New direct flight between Guangzhou and Nairobi. China Southern Airlines will make its first nonstop flight between Guangzhou and Nairobi on 5 August. The airline will operate three flights per week on the route. Guangzhou is a popular destination for African traders (and migrants).

Conservationists optimistic about China's new ivory pledge. A Chinese official announced recently that China “will strictly control ivory processing and trade until the commercial processing and sale of ivory and its products are eventually halted.” No one is sure when the trade will eventually be halted, but some conservationists are encouraged by what they say is the political will behind the announcement.  Zhou Fei, head of the China office of TRAFFIC, a wildlife trade monitoring organization, told the New York Times that the ban could happen as early as 2017.

Although some are not waiting for the state to act.
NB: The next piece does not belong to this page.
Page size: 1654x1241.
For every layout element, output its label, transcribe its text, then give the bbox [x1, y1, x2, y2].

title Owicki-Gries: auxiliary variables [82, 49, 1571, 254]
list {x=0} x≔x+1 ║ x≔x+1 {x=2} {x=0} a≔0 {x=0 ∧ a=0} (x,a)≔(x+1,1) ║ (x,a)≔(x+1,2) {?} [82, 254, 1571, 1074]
A San Francisco biotech startup is 3D printing fake [and cheap] rhino horns with the same genetic fingerprints as the real horn with the aim of flooding China with the fakes. It hopes this will help fight rhino poaching in Africa. However, the plan has been criticised by conservation activists who say it does nothing to dispel the medicinal fictions behind the demand for rhino horn, and might even lead to more demand.

The largest investor in Africa in 2014 was not China. It was the United States of America, which overtook the United Kingdom. China was in 7th place, with 32 new investment projects worth $6.1 billion announced in 2014. The rankings are contained in the 2015 Africa Attractiveness Survey by Ernst & Young.

China hosts African lawyers in month-long exchange program. Twenty three African legal professionals were in China for a month to attend a legal exchange program overseen by the China Law Society. The aim of the program is to: "establish partnerships with African legal workers and provide help to overseas Chinese companies, and also to promote China's image and promote cooperation in the long run."

Associated Press profiles Chinese traders in Uganda. They complained of having to pay bribes to policemen, while local traders say the low prices they offer will chase them out of the market. It is a tale of the usual complaints from both sides (local and Chinese traders).

Zimbabwe exports elephant calves to China. Twenty seven elephant calves left Zimbabwe this week for a "safari park" in China. The Zimbabwe government's decision to export the calves was criticised by conservation groups, who faulted the manner in which they were captured and the living conditions at the Chinese park.

Two hundred of the 1000 companies at the just concluded Southern African International Trade Exhibition (SAITEX) were from China.